Tuesday, May 27, 2008

Last Dragon

Last Dragon by J. M. McDermott
Wizards of the West, 390 pp, $14.95

My fingers are like spiders drifting over memories in my webbed brain. The husks of the dead gaze up at me, and my teeth sink in and I speak their ghosts. But it’s all mixed up in my head, I can’t separate lines from lines, or people from people. Everything is in this web, Esumi. Even you, even me. Slowly the meat falls from the bones until only sunken cheeks and empty space between the filaments remind me that a person was there, in my head. The ghosts all fade the same way. They fade together. Your face fades into the face of my husband and the dying screams of my daughter. Esumi, your face is Seth's face, and the face of the golem.

J. M. McDermott’s maiden writing effort opens with these haunting lines and grips the reader from the get-go and never lets up. Styled as a series of letters from the dying empress Zhan to her erstwhile lover, the book weaves back and forth through Zhan’s life as she reminisces about the past to an unresponsive Esumi.

▸ PROVIDED RECORDS
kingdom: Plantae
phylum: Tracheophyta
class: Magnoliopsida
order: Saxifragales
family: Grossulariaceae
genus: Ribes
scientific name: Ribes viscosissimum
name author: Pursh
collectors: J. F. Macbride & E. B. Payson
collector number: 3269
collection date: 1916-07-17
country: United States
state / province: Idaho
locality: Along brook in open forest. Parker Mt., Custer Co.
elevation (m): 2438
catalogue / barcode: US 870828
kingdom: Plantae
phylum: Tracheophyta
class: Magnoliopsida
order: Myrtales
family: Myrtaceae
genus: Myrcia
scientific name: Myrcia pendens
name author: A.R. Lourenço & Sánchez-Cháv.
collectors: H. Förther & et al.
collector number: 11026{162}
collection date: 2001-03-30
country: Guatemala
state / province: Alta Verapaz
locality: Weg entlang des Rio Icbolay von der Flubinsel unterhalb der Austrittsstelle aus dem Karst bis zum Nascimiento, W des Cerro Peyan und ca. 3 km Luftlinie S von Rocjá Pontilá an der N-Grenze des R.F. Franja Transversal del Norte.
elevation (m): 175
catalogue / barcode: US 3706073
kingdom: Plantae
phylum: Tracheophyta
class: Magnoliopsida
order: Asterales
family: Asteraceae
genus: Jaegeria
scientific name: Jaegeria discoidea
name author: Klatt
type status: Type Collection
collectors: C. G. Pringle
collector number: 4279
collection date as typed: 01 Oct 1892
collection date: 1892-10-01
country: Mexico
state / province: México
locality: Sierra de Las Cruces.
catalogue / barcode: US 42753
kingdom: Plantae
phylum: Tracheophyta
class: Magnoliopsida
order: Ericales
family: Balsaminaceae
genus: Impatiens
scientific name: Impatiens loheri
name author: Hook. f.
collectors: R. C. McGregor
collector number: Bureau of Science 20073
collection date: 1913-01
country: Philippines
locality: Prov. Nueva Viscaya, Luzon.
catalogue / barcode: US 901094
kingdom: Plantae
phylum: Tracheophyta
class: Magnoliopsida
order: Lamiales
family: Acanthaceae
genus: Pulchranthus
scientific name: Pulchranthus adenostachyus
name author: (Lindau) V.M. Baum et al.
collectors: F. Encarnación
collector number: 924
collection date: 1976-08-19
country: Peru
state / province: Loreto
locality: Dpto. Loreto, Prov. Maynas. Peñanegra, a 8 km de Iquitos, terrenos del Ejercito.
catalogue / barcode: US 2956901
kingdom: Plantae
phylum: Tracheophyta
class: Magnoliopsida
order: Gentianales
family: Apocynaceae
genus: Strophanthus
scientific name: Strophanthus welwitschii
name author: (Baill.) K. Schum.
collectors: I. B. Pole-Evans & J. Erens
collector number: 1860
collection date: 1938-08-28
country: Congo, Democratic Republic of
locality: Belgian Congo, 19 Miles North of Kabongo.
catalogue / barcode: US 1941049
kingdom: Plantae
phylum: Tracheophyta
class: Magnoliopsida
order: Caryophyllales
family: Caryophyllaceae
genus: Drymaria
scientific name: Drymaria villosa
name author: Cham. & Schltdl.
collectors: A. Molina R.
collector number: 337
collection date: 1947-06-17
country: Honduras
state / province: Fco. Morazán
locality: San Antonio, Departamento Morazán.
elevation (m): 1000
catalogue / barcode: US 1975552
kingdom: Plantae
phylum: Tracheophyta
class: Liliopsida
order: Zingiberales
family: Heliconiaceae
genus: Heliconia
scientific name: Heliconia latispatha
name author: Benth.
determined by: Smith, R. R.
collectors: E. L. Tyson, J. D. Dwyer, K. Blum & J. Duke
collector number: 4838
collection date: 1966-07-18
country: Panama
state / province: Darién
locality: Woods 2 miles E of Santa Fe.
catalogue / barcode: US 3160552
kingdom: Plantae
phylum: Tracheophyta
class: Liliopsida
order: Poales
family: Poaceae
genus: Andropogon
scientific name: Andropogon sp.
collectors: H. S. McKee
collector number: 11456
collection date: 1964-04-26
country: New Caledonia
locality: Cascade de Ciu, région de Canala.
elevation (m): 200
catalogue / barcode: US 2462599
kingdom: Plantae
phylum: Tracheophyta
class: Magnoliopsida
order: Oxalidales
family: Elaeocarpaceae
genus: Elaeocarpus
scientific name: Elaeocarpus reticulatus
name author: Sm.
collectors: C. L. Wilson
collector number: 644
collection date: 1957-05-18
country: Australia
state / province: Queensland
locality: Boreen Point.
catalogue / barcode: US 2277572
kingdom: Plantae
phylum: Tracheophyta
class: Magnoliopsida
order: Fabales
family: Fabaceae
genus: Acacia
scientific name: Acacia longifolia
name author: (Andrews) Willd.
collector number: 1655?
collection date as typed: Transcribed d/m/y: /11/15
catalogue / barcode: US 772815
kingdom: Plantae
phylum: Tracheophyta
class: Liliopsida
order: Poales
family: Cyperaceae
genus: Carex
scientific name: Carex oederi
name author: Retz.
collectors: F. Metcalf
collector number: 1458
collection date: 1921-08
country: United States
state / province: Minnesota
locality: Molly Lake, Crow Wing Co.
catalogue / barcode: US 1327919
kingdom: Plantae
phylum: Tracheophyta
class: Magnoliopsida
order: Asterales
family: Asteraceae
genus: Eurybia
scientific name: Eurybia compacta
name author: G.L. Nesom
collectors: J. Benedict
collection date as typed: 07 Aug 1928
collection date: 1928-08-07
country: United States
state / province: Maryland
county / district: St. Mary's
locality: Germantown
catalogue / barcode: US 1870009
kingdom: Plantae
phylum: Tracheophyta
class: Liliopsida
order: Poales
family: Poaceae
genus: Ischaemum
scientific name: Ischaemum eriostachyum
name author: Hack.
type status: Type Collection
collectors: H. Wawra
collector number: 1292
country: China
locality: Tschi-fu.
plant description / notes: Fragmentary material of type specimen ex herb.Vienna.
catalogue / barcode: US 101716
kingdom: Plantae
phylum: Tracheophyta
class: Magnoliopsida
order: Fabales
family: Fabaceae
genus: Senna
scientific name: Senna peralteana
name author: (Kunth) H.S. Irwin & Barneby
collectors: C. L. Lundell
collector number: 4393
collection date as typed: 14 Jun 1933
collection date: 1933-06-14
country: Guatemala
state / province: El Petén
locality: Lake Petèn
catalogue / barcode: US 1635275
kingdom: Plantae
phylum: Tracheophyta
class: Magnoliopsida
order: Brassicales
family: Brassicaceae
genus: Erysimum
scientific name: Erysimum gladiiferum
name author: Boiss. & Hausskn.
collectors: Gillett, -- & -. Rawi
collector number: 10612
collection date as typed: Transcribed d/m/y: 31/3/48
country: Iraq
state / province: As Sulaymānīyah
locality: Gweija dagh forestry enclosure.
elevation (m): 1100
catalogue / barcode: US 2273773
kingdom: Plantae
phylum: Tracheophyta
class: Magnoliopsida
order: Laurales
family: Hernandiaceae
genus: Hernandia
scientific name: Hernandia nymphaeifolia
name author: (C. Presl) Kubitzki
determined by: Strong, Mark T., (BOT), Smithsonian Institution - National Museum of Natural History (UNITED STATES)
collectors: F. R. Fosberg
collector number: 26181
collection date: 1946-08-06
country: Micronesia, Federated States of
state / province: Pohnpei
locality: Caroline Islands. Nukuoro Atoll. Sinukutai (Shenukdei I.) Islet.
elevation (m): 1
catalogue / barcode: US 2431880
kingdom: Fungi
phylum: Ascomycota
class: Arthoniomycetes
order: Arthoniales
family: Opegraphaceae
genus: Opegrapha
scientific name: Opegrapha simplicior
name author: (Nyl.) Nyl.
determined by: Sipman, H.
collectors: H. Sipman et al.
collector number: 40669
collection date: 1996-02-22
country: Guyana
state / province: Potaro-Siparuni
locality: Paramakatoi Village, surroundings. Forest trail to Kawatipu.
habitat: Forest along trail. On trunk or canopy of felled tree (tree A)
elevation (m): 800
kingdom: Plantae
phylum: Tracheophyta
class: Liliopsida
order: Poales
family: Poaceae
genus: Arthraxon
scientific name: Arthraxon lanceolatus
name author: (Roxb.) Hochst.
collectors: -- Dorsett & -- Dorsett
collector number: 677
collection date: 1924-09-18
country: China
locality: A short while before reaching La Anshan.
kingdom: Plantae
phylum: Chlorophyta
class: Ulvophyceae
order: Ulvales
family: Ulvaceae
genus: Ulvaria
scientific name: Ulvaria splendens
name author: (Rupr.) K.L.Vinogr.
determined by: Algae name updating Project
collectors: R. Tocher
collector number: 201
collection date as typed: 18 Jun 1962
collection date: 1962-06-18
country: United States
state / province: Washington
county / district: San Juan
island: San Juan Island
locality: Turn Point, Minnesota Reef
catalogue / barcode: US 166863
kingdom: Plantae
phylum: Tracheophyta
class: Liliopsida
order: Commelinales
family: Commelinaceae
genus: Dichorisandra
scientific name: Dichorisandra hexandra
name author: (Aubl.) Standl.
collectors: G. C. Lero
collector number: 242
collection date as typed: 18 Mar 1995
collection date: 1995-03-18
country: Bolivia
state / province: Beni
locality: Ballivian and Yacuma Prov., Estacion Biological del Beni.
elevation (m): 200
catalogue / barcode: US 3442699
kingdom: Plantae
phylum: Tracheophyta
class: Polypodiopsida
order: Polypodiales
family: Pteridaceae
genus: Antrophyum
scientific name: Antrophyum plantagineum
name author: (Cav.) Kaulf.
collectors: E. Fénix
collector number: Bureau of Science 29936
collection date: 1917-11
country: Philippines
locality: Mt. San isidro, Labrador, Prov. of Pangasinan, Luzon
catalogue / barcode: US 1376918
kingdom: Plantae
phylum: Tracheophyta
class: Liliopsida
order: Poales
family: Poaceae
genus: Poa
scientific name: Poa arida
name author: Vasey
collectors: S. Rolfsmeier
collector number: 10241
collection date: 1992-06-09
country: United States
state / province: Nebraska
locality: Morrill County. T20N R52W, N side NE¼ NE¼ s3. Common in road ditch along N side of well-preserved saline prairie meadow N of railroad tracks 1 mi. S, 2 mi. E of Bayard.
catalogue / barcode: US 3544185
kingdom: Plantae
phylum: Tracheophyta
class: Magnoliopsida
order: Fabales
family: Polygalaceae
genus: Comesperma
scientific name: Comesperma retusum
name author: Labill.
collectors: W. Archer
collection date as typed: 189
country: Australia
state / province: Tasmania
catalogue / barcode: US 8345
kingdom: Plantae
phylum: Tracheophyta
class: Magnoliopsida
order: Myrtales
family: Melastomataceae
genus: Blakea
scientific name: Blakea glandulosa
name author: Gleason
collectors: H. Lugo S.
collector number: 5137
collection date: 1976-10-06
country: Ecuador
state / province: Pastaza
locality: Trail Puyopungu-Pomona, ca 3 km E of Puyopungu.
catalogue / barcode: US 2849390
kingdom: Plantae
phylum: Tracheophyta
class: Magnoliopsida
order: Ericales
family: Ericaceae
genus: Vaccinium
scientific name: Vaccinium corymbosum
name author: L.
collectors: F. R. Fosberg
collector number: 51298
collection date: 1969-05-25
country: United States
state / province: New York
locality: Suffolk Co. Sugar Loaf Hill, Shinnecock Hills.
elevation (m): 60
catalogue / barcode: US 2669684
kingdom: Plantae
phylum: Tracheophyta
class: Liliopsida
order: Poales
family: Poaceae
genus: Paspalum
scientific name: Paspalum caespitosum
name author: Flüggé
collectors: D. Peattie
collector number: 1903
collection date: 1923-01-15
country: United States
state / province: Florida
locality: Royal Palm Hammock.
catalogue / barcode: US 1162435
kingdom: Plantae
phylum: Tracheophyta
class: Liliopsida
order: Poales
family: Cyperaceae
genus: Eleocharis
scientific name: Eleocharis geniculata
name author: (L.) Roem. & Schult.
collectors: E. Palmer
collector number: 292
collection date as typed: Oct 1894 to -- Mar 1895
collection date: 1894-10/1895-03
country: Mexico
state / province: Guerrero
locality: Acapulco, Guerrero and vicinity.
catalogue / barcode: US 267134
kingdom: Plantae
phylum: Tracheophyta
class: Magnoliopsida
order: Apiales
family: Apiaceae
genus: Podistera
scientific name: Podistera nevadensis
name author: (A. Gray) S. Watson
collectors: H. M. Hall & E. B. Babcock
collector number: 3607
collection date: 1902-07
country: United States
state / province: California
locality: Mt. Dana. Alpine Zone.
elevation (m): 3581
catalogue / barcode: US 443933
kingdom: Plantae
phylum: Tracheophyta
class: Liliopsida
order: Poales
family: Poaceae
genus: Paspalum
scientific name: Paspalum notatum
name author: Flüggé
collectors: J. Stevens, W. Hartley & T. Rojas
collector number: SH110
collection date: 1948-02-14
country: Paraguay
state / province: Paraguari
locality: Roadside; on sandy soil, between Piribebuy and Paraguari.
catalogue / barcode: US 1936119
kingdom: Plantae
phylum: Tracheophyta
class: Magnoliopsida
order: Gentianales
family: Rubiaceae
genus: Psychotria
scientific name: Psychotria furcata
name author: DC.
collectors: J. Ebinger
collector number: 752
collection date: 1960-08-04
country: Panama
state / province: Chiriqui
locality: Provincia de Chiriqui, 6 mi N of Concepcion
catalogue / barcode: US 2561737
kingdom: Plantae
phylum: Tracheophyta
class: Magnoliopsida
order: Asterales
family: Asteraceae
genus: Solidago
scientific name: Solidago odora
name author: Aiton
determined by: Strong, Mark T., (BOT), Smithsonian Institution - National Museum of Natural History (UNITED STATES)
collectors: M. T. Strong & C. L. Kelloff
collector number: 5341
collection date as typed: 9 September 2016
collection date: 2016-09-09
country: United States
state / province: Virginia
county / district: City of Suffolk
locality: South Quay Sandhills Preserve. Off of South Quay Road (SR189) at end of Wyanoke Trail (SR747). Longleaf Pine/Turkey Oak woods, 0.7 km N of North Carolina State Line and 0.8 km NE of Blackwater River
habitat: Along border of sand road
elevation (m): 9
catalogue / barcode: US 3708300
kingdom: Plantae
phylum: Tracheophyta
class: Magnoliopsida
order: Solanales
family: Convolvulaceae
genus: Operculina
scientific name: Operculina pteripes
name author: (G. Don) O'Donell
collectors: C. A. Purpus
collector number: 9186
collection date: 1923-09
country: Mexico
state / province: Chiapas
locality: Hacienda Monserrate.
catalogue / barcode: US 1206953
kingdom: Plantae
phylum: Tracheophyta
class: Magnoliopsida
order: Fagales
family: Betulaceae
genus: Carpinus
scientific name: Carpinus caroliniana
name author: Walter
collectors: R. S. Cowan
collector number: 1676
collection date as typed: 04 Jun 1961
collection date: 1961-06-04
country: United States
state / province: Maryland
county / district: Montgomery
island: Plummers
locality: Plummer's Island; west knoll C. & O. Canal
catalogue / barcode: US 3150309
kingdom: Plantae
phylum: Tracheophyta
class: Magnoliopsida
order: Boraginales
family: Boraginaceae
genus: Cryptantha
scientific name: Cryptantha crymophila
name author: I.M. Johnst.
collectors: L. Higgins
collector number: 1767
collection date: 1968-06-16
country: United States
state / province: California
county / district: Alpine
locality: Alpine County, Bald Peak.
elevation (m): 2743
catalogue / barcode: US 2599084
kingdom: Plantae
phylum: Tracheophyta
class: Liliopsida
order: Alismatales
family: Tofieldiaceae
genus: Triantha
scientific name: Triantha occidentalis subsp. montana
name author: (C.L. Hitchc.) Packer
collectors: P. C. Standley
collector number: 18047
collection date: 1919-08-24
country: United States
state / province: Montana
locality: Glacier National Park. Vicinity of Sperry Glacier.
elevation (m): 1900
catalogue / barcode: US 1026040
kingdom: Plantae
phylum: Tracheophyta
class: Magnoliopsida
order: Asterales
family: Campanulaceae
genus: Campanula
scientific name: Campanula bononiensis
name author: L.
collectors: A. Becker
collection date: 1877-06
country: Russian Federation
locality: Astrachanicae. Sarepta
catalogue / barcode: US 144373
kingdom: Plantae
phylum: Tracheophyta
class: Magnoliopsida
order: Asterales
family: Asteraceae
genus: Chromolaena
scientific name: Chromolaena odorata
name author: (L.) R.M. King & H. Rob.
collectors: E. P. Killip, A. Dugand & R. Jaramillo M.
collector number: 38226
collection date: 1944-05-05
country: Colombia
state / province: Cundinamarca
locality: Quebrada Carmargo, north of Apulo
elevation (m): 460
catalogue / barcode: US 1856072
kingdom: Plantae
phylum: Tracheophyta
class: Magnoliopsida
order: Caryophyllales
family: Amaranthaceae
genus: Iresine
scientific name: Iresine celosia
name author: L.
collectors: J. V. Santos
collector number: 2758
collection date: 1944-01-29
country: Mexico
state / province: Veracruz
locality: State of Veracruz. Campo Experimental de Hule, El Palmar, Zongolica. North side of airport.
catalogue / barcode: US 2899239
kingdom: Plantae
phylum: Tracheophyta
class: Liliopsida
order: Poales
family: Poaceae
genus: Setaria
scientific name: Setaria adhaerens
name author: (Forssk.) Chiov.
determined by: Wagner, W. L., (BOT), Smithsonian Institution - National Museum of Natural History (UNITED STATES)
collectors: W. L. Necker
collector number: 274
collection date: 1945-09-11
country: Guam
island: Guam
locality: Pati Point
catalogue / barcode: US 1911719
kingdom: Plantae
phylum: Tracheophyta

▸ INSTRUCTIONS FOR THE TASK
Decide whether each statement agrees with the review of Last Dragon, answering yes or no and quoting the deciding words of the review: (a) The book runs to 390 pages. (b) The book is styled as letters from the empress Zhan to her husband. (c) Last Dragon is J. M. McDermott's first writing effort. The records are separate material and have nothing to do with the review of Last Dragon.

▸ SOLUTION TO THIS EXERCISE
(a) Yes: "390 pp"
(b) No: "to her erstwhile lover"
(c) Yes: "J. M. McDermott’s maiden writing effort"